Dans mon imaginaire, et sans doute ma naïveté, j’associais le terme «maison maternelle», un lieu d’accueil pour femmes en détresse, à un havre de paix ; je l’imaginais soutenante, compréhensive à l’égard de ces femmes souvent jeunes, confrontées aux aléas de la vie, devant assumer une grossesse ou faire face à l’éducation d’un ou plusieurs enfants dans des conditions difficiles, souvent seules. J’imaginais la compétence professionnelle et le dévouement des personnes qui s’y investissaient professionnellement, leur travail patient pour permettre à ces mamans et à leurs enfants de se reconstruire un avenir.

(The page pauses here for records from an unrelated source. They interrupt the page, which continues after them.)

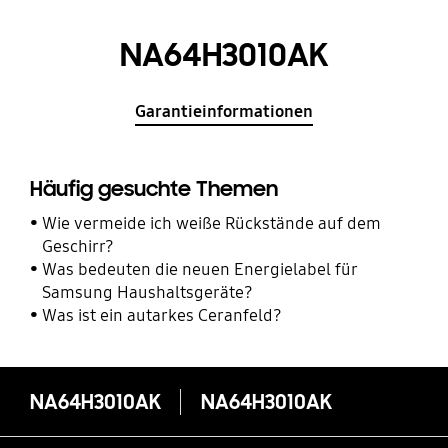
NA64H3010AK
Garantieinformationen
Häufig gesuchte Themen
Wie vermeide ich weiße Rückstände auf dem
Geschirr?
Was bedeuten die neuen Energielabel für
Samsung Haushaltsgeräte?
Was ist ein autarkes Ceranfeld?
NA64H3010AK
NA64H3010AK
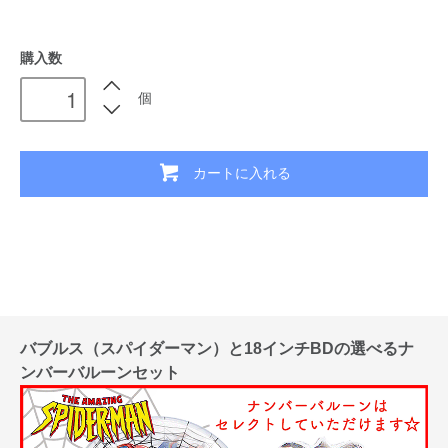
購入数
個
カートに入れる
バブルス（スパイダーマン）と18インチBDの選べるナ
ンバーバルーンセット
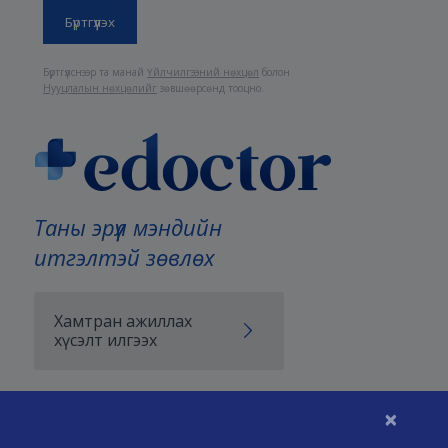
Бүртгүүлснээр та манай
Үйлчилгээний нөхцөл
болон
Нууцлалын нөхцөлийг
зөвшөөрсөнд тооцно.
Таны эрүүл мэндийн
итгэлтэй зөвлөх
Хамтран ажиллах
хүсэлт илгээх
×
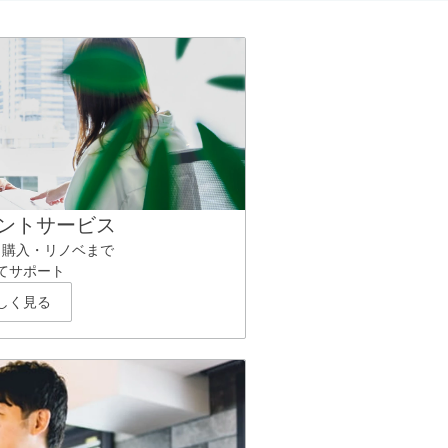
ントサービス
ら購入・リノベまで
てサポート
しく見る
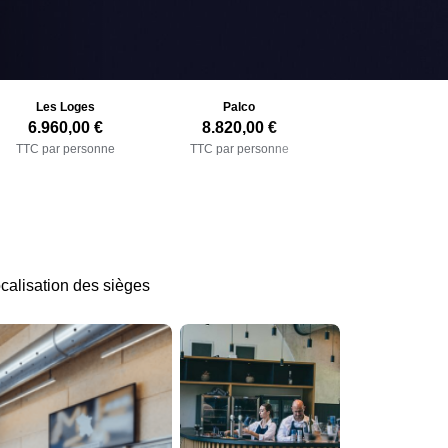
Les Loges
Palco
6.960,00 €
8.820,00 €
TTC par personne
TTC par personne
calisation des sièges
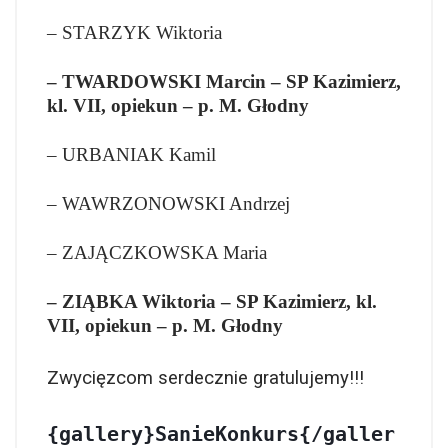
– STARZYK Wiktoria
– TWARDOWSKI Marcin – SP Kazimierz,
kl. VII, opiekun – p. M. Głodny
– URBANIAK Kamil
– WAWRZONOWSKI Andrzej
– ZAJĄCZKOWSKA Maria
– ZIĄBKA Wiktoria – SP Kazimierz, kl.
VII, opiekun – p. M. Głodny
Zwycięzcom serdecznie gratulujemy!!!
{gallery}SanieKonkurs{/galler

On ne peut se bercer de l’illusion que la mission sociale d’une institution suffit à la prémunir de l’arbitraire et du non-respect des droits de la défense. On ne peut pas lui accorder une confiance aveugle en imaginant qu’il ne lui viendrait jamais à l’esprit de mettre à la porte une jeune fille de 19 ans avec un bébé de trois mois…

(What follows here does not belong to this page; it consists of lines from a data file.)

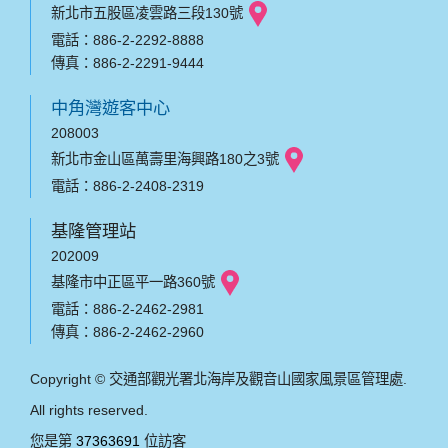
新北市五股區凌雲路三段130號
電話：886-2-2292-8888
傳真：886-2-2291-9444
中角灣遊客中心
208003
新北市金山區萬壽里海興路180之3號
電話：886-2-2408-2319
基隆管理站
202009
基隆市中正區平一路360號
電話：886-2-2462-2981
傳真：886-2-2462-2960
Copyright © 交通部觀光署北海岸及觀音山國家風景區管理處.
All rights reserved.
您是第
37363691
位訪客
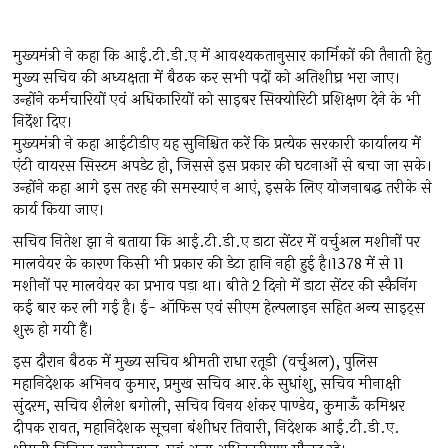
मुख्यमंत्री ने कहा कि आई.टी.डी.ए में आवश्यकतानुसार कार्मिकों की तैनाती हेतु
मुख्य सचिव की अध्यक्षता में बैठक कर सभी पदों को अतिशीघ्र भरा जाए।
उन्होंने कर्मचारियों एवं अधिकारियों को साइबर सिक्योरिटी प्रशिक्षण देने के भी
निर्देश दिए।
मुख्यमंत्री ने कहा आईटीडीए यह सुनिश्चित करें कि प्रत्येक सरकारी कार्यालय में
एंटी वायरस सिस्टम अपडेट हो, जिससे इस प्रकार की घटनाओं से बचा जा सके।
उन्होंने कहा आगे इस तरह की समस्याएं न आएं, इसके लिए योजनाबद्ध तरीके से
कार्य किया जाए।
सचिव नितेश झा ने बताया कि आई.टी.डी.ए डाटा सेंटर में वर्चुअल मशीनों पर
मालवेयर के कारण किसी भी प्रकार की डेटा हानि नही हुई है।1378 में से 11
मशीनों पर मालवेयर का प्रभाव पड़ा था। बीते 2 दिनो में डाटा सेंटर की स्कैनिंग
कई बार कर ली गई है। ई- ऑफिस एवं सीएम हेल्पलाइन सहित अन्य साइट्स
शुरू हो गयी हैं।
इस दौरान बैठक में मुख्य सचिव श्रीमती राधा रतूडी (वर्चुअल), पुलिस
महानिदेशक अभिनव कुमार, प्रमुख सचिव आर.के सुधांशु, सचिव मीनाक्षी
सुंदरम, सचिव शैलेश बगोली, सचिव विनय शंकर पाण्डेय, कुमाऊँ कमिश्नर
दीपक रावत, महानिदेशक सूचना बंशीधर तिवारी, निदेशक आई.टी.डी.ए.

Cet imaginaire s’est écroulé le jour où une maison maternelle a sommé deux de ses pensionnaires de faire leur valise dans un délai de deux heures, sans se préoccuper de ce qu’elles deviendraient. Invoquant des faits de dégradation, sans convocation ni audition préalable, sans preuves non plus, elle met à la porte une jeune fille de 19 ans avec un bébé de trois mois et une mère de trois enfants. L’institution s’est fait justice à elle-même, montrant ainsi qu’elle peut aussi être un lieu d’exclusion, d’arbitraire et de violence.

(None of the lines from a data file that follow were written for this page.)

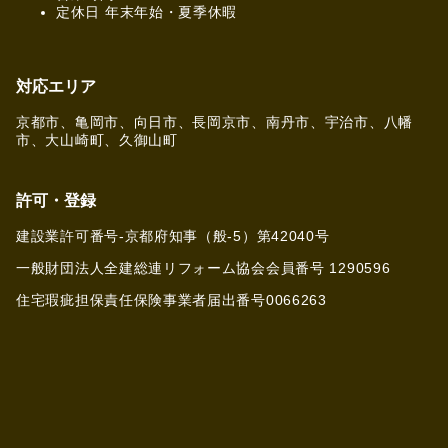
定休日 年末年始・夏季休暇
対応エリア
京都市、亀岡市、向日市、長岡京市、南丹市、宇治市、八幡
市、大山崎町、久御山町
許可・登録
建設業許可番号-京都府知事（般-5）第42040号
一般財団法人全建総連リフォーム協会会員番号 1290596
住宅瑕疵担保責任保険事業者届出番号0066263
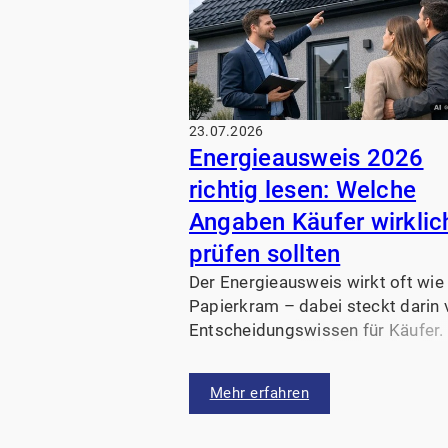
23.07.2026
Energieausweis 2026
richtig lesen: Welche
Angaben Käufer wirklic
prüfen sollten
Der Energieausweis wirkt oft wie
Papierkram – dabei steckt darin v
Entscheidungswissen für Käufer.
zeigen, welche Werte 2026 wirkli
zählen, welche Fragen Sie stellen
Mehr erfahren
sollten und wo typische Denkfehl
lauern.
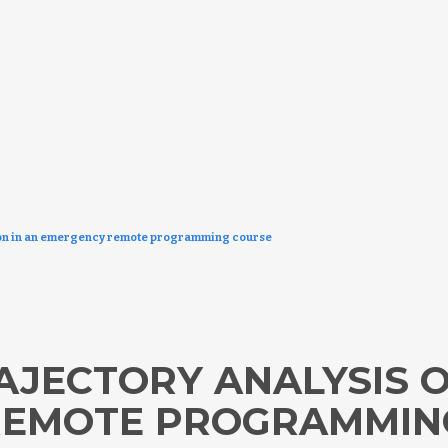
ation in an emergency remote programming course
AJECTORY ANALYSIS O
REMOTE PROGRAMMIN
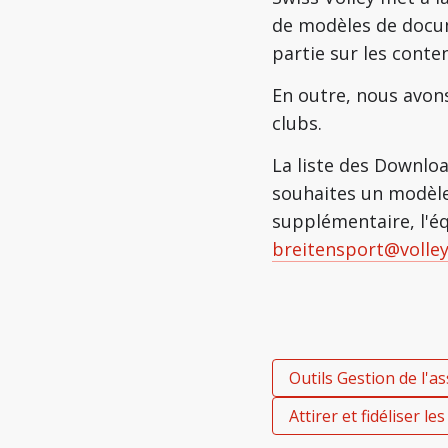
de modèles de docum
partie sur les conte
En outre, nous avon
clubs.
La liste des Downlo
souhaites un modèle 
supplémentaire, l'éq
breitensport@volley
Outils Gestion de l'a
Attirer et fidéliser l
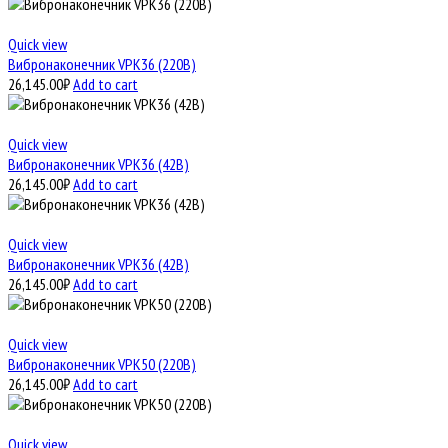
Quick view
Вибронаконечник VPK36 (220В)
26,145.00
₽
Add to cart
Quick view
Вибронаконечник VPK36 (42В)
26,145.00
₽
Add to cart
Quick view
Вибронаконечник VPK36 (42В)
26,145.00
₽
Add to cart
Quick view
Вибронаконечник VPK50 (220В)
26,145.00
₽
Add to cart
Quick view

Démonstration est faite qu’il faut prévoir des règles impératives à appliquer préalablement à l’application de mesures disciplinaires aussi conséquentes.

De la même manière que pour les écoles ou toute autre institution qui, malgré leur vocation sociale, créent leur propre exclusion. On ne peut se bercer de l’illusion que la mission sociale dont cette institution est investie suffit à la prémunir de l’arbitraire et du non-respect des droits de la défense. On ne peut pas leur accorder une confiance aveugle en imaginant qu’il ne leur viendrait jamais à l’esprit de mettre à la porte une jeune fille de 19 ans avec un bébé de trois mois, lequel est puni dans la foulée de ce qu’on reproche à sa maman. Tout cela s’apparentant à un traitement inhumain et dégradant, sans autre forme de procès.

Une maison maternelle n’est pas au-dessus des lois. Il faut des règles impératives, et contrôlées, qui protègent ces mamans de l’arbitraire d’une institution chargée de les protéger : respect des droits de la défense (1), preuves, proportionnalité,… Last but not least, on ne punit pas une personne, en l’espèce un enfant, qui n’a rien à se reprocher.
Élémentaire. Mais manifestement pas pour tout le monde.

Dans ce cas-ci, il aura fallu l’intervention d’un juge, en extrême urgence (l’ordonnance a été rendue le jour même du dépôt de la requête), pour imposer la réintégration de cette jeune maman sous peine d’astreinte. Mais pour une maman qui a la force d’aller chercher de l’aide et qui n’entend pas se laisser faire, combien laissent tomber les bras, croyant qu’elles n’ont aucun recours ?

Paru dans : Benoît Van Keirsbilck, Journal du Droits des Jeunes, n° 309, novembre 2011, p. 1.